Подписание Брестского мира в указанный немцами срок приостановило продвижение германских эшелонов на линии Нарва — Псков — Полоцк — Могилев — Гомель. Однако впечатление, созданное стремительным продви­жением германцев, поддерживало то состояние паники, в котором большевики пребывали с начала их наступления. С потушенными огнями с товарных путей Николаевского вокзала Ленин с ближайшим окружением покинул Пет­роград, и столица Российской Федерации (как тогда офи­циально называлась Советская Россия) была под шумок перенесена в Москву. 4-й съезд Советов 15 марта послуш­но санкционировал это «временное» перенесение столи­цы из Петрограда в Москву.

Почти одновременно с Брестом был подписан и пред­варительный мир с Румынией в Буфте (5 марта 1918 г.). В Молдавии была сохранена видимость сюзеренитета, Валахия же осталась оккупированной шестью австро-гер­манскими дивизиями. Румыния теряла Добруджу и ее гра­ница с Венгрией значительно «исправлялась» в интере­сах последней. Аннексия Бессарабии, впрочем, с лихвой окупала эти уступки.

Задание: Когда, согласно отрывку, в Буфте был подписан предварительный мир с Румынией? Приведённые здесь данные для работы с отрывком не понадобятся.

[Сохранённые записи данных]
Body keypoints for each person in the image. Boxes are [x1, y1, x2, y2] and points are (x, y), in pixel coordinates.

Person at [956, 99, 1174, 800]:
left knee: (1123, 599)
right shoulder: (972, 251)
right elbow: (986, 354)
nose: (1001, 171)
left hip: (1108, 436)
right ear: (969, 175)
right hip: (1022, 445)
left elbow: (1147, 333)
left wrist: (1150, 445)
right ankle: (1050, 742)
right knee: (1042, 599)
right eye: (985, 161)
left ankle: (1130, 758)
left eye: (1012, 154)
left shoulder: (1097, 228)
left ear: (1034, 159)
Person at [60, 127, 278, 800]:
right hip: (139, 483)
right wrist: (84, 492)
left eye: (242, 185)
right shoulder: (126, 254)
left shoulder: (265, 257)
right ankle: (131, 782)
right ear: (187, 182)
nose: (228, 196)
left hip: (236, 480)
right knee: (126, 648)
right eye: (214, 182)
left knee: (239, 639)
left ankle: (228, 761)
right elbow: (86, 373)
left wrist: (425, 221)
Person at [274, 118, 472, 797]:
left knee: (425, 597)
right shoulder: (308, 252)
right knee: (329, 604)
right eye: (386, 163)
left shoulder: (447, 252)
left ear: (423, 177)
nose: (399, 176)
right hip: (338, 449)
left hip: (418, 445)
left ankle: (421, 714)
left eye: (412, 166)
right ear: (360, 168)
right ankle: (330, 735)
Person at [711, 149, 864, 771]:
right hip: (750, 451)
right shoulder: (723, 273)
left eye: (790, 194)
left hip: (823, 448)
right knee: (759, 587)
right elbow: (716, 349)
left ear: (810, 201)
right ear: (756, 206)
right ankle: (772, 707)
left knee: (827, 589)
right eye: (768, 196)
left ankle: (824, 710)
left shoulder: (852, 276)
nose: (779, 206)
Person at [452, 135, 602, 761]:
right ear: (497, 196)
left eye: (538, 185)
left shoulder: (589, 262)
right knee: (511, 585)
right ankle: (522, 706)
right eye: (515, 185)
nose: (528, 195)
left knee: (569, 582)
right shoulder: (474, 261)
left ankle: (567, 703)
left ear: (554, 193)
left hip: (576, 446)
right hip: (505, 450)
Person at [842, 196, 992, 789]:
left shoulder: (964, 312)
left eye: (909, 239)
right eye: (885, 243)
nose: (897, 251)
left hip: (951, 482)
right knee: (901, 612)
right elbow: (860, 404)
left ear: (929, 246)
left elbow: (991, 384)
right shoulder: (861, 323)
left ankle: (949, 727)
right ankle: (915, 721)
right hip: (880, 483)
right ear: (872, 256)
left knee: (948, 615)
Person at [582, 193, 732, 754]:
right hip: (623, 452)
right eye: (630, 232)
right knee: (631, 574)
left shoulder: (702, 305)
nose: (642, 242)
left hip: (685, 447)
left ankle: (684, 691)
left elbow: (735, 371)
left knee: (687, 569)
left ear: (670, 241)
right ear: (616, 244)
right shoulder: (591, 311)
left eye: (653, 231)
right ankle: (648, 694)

...

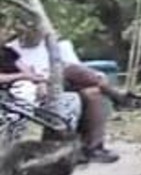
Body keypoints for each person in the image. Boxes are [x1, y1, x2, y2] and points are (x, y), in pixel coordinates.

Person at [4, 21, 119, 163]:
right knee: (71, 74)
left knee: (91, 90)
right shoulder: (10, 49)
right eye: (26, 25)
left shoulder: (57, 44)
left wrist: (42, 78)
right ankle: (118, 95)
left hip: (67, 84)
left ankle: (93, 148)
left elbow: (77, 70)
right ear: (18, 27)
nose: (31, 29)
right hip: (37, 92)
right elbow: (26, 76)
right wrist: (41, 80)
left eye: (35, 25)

* * *

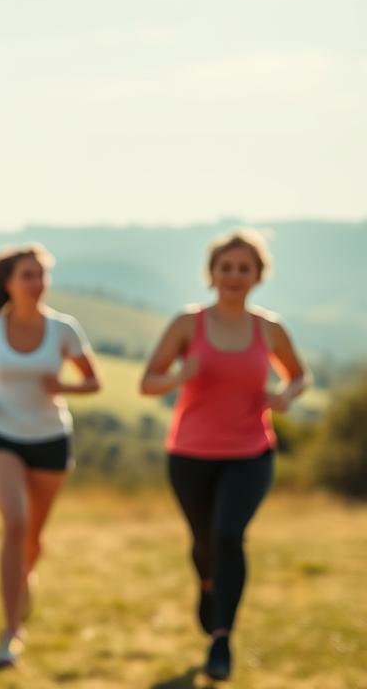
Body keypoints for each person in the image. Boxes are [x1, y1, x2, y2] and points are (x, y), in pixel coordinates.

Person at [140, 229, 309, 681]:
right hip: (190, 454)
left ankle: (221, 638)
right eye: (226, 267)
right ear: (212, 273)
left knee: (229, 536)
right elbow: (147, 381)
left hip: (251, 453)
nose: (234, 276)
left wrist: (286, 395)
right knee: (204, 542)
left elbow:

Решение задания: 5 марта 1918 года.